ロンドンの下町から

 マイケル・ケインの自伝The Elephant to Hollywoodがやっと届いた。面白いです。『キネ旬』のコラムに4回続けて紹介されていました。『国際諜報局』(1965)や『アルフィー』(1966)で有名になり、ハリウッドに呼ばれて、様々なスタート交流します。『王になりたかった男』など尊敬する監督ジョン・ヒューストンや、ちょっと予想外のジョン・ウェインとの交流がとても興味深いです。
 タイトルのエレファントはロンドンの下町の地名で、『探偵スルース』で共演したローレンス・オリビエは最高の俳優だが、自分はエレファント出身の一番優れた俳優だと自負しています。
 『国際諜報局』、『パーマーの危機脱出』 (1966)、『10億ドルの頭脳』 (1967)と続いたハリー・パーマーのシリーズはマイケル・ケインを有名にした黒縁メガネをかけたスパイで、同時代のジェームズ・ボンドと対極をなすキャラクターですが、ボンドのショーン・コネリーと公私にわたって親しいというのも楽しいエピソードでした。
 しかもこのハリー・パーマーは30年後の1995年に『国際諜報員ハリー・パーマー/Wスパイ』 と『国際諜報員ハリー・パーマー/三重取引』という続編が作られていました。もちろん主演はマイケル・ケインで、ショーン・コネリーの息子も共演と言うおまけ?つきです。

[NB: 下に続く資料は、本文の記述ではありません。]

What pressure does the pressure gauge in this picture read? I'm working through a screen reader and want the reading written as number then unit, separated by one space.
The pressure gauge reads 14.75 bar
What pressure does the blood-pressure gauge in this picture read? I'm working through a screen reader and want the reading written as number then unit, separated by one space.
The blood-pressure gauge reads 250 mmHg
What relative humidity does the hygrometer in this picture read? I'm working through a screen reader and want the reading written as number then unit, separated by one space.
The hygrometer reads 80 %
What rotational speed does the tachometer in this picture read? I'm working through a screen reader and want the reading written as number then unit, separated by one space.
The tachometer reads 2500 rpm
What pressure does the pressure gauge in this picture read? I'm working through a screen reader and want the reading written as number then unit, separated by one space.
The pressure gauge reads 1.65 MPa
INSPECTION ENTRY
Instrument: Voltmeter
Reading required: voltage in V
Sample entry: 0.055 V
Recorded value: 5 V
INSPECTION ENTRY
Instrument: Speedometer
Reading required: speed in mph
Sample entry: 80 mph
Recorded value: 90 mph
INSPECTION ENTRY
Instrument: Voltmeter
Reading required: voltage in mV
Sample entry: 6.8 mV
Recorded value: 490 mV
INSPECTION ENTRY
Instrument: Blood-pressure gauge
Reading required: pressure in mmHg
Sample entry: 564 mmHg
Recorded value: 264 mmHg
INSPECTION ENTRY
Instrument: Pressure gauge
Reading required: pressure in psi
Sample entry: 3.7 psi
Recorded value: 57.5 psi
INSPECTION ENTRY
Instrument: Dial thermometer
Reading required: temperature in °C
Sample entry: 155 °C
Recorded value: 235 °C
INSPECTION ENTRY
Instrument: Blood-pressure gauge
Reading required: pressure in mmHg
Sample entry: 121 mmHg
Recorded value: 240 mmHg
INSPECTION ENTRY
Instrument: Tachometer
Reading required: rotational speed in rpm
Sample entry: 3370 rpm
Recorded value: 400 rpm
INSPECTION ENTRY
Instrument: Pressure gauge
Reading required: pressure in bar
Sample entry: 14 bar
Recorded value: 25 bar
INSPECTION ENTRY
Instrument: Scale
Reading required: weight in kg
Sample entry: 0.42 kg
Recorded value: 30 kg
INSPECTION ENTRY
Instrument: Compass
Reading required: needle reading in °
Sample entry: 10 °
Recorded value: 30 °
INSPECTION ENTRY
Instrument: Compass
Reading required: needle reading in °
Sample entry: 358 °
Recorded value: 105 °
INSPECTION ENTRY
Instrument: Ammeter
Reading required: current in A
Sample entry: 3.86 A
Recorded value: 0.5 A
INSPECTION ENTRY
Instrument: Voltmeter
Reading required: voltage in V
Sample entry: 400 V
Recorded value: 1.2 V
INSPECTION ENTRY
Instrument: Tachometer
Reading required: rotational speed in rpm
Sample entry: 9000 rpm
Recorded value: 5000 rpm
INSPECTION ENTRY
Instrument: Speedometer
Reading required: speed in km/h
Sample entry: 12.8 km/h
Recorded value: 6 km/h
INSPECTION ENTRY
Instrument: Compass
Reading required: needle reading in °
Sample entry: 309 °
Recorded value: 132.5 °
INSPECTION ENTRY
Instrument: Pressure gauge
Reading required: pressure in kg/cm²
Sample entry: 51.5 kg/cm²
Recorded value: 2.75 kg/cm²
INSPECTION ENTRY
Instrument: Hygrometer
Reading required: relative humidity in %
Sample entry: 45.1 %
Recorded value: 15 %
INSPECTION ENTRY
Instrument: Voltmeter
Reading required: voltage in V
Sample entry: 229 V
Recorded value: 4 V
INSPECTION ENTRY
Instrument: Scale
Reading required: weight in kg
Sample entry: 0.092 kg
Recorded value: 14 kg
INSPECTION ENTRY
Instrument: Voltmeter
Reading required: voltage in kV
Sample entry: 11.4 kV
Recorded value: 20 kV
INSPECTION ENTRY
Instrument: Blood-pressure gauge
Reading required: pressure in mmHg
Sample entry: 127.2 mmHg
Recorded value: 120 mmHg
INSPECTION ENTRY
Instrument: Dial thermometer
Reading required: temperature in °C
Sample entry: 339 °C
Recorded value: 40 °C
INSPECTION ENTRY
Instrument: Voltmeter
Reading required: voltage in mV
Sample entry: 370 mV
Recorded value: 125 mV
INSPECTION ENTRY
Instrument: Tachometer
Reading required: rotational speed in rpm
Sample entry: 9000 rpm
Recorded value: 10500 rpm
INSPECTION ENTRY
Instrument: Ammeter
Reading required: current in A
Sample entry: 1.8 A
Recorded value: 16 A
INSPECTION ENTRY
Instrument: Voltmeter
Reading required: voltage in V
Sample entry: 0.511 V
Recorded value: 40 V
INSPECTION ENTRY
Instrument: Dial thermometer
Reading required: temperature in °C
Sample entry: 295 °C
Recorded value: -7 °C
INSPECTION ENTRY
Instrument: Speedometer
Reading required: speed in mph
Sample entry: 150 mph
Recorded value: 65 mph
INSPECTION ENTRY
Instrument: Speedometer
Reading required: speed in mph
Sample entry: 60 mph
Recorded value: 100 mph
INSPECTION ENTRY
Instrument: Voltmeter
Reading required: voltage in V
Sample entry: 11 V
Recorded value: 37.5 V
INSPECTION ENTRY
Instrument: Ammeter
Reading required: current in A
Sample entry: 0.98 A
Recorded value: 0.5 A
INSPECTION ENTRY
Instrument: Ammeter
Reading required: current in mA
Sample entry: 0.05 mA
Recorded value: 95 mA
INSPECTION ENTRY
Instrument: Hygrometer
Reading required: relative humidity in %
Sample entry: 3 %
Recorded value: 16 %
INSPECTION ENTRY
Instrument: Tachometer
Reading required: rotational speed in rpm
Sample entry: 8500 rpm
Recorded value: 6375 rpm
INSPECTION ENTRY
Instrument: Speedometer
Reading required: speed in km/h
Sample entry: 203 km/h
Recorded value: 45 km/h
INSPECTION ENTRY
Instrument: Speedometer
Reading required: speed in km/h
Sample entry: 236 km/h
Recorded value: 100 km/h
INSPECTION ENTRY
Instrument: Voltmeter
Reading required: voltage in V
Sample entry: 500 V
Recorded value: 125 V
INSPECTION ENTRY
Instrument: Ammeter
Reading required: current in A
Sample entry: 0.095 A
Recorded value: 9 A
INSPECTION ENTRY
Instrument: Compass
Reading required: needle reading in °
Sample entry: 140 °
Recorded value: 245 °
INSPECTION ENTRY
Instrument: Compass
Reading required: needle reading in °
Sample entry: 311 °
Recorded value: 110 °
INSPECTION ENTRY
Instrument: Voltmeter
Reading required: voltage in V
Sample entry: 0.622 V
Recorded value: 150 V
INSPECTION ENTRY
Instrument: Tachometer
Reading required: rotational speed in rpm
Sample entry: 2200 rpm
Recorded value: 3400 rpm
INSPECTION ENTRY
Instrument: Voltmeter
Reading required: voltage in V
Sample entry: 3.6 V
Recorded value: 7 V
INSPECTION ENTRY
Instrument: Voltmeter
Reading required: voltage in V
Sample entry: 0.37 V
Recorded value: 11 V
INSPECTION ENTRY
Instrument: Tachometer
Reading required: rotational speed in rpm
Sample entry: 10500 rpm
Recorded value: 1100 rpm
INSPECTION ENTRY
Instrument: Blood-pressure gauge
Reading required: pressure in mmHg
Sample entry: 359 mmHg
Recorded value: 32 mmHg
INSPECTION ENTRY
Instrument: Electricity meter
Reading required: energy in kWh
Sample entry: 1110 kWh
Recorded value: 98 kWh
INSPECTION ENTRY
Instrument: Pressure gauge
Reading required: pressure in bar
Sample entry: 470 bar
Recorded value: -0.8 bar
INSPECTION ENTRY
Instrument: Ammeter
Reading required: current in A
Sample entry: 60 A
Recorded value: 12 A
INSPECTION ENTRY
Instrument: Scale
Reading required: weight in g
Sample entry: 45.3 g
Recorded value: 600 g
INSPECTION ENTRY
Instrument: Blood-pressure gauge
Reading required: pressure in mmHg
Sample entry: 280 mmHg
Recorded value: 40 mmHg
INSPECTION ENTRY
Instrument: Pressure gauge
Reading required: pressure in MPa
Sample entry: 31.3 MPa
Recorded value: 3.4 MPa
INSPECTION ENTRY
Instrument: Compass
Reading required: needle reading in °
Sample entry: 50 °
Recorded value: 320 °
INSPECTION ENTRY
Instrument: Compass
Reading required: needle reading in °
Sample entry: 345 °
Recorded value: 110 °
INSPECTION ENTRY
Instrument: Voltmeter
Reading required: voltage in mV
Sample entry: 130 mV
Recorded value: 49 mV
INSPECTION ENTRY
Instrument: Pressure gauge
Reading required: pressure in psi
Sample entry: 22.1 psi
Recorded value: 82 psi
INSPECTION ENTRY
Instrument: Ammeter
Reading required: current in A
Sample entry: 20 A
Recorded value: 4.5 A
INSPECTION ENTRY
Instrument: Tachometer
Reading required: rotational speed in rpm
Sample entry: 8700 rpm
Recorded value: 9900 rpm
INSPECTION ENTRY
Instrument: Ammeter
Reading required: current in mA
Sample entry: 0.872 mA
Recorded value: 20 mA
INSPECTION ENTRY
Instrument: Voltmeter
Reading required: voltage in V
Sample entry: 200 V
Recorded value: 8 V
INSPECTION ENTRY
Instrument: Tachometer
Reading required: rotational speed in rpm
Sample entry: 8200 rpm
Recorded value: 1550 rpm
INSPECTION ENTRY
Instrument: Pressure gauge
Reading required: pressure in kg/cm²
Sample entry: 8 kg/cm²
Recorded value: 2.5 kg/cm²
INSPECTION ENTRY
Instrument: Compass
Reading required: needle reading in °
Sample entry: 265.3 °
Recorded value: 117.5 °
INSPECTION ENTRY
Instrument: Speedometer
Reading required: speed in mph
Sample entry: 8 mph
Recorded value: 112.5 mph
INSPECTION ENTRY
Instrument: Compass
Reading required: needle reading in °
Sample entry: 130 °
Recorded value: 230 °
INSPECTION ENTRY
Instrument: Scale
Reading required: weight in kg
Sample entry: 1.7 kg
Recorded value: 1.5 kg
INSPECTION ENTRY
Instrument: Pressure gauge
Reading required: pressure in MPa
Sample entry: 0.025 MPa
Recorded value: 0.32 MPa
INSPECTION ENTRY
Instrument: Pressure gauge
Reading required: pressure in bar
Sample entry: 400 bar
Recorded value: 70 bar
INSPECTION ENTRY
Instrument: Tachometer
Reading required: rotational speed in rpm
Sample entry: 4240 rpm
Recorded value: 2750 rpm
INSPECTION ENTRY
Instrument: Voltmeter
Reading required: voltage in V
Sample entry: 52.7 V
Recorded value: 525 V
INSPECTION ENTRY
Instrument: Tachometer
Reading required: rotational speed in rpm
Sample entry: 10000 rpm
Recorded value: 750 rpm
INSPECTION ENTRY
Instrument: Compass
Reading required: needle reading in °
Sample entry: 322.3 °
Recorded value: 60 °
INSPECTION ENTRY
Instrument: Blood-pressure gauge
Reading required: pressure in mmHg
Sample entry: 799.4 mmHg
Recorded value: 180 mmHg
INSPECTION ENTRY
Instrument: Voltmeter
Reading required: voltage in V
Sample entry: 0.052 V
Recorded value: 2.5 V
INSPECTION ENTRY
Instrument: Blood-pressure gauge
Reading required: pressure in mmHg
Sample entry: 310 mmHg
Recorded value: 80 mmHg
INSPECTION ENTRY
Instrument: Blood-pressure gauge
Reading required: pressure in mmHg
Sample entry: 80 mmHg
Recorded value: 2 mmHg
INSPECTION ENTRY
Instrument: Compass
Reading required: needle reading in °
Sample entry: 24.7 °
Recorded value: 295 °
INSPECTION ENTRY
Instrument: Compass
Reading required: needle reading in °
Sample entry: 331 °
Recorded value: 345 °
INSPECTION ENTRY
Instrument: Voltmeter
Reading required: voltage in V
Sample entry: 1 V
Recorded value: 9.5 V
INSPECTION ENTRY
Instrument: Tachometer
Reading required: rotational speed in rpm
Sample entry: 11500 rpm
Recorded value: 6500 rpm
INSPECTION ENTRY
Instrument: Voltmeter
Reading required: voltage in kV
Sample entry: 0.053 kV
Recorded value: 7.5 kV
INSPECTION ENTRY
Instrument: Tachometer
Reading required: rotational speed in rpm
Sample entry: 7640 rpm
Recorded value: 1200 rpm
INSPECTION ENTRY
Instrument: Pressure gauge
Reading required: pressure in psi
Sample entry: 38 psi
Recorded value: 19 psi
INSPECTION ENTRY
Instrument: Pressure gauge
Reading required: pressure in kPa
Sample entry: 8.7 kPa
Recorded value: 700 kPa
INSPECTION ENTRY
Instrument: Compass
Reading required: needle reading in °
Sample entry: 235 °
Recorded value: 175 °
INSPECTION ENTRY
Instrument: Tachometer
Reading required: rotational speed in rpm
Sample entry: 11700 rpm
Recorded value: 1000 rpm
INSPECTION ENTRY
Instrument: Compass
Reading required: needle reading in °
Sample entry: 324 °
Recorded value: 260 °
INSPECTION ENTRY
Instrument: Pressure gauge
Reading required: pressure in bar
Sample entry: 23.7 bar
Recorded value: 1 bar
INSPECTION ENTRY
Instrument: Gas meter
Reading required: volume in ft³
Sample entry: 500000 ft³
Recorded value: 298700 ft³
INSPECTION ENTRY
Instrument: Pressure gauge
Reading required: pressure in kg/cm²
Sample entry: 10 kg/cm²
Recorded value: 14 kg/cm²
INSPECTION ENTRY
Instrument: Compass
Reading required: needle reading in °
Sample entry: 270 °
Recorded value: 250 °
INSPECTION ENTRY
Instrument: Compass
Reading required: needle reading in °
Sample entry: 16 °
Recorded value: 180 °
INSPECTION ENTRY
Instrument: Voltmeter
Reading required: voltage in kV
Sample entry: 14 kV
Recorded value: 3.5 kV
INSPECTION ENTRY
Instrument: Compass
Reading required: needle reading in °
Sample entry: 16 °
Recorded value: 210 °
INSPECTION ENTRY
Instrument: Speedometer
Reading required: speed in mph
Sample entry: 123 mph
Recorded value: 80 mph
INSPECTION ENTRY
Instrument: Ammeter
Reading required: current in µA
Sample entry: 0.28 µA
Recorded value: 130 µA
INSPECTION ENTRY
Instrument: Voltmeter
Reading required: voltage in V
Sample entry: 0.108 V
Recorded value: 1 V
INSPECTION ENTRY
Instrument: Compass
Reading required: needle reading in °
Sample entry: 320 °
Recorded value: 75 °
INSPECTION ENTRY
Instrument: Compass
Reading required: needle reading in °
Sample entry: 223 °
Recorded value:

 この自伝が面白いのは、マイケル・ケインが出演作を選ばないので本数が多く、当然交流するスターも多彩、かつ語り口がユーモラスで、人柄と頭の良さがにじみ出ているので、読後感もいいです。今日大学教育学会で東京に出張ですが、ペーパーで400頁もあるのでけっこう厚いこの本を持って行こうか迷っています。
 因みに『ゲット・カーター』についてもこのブログでふれていました。もう一つイギリスの俳優って、知っている範囲ではドラッグをやらず、お酒飲みが結構多いでの、その点も好感が?持てます。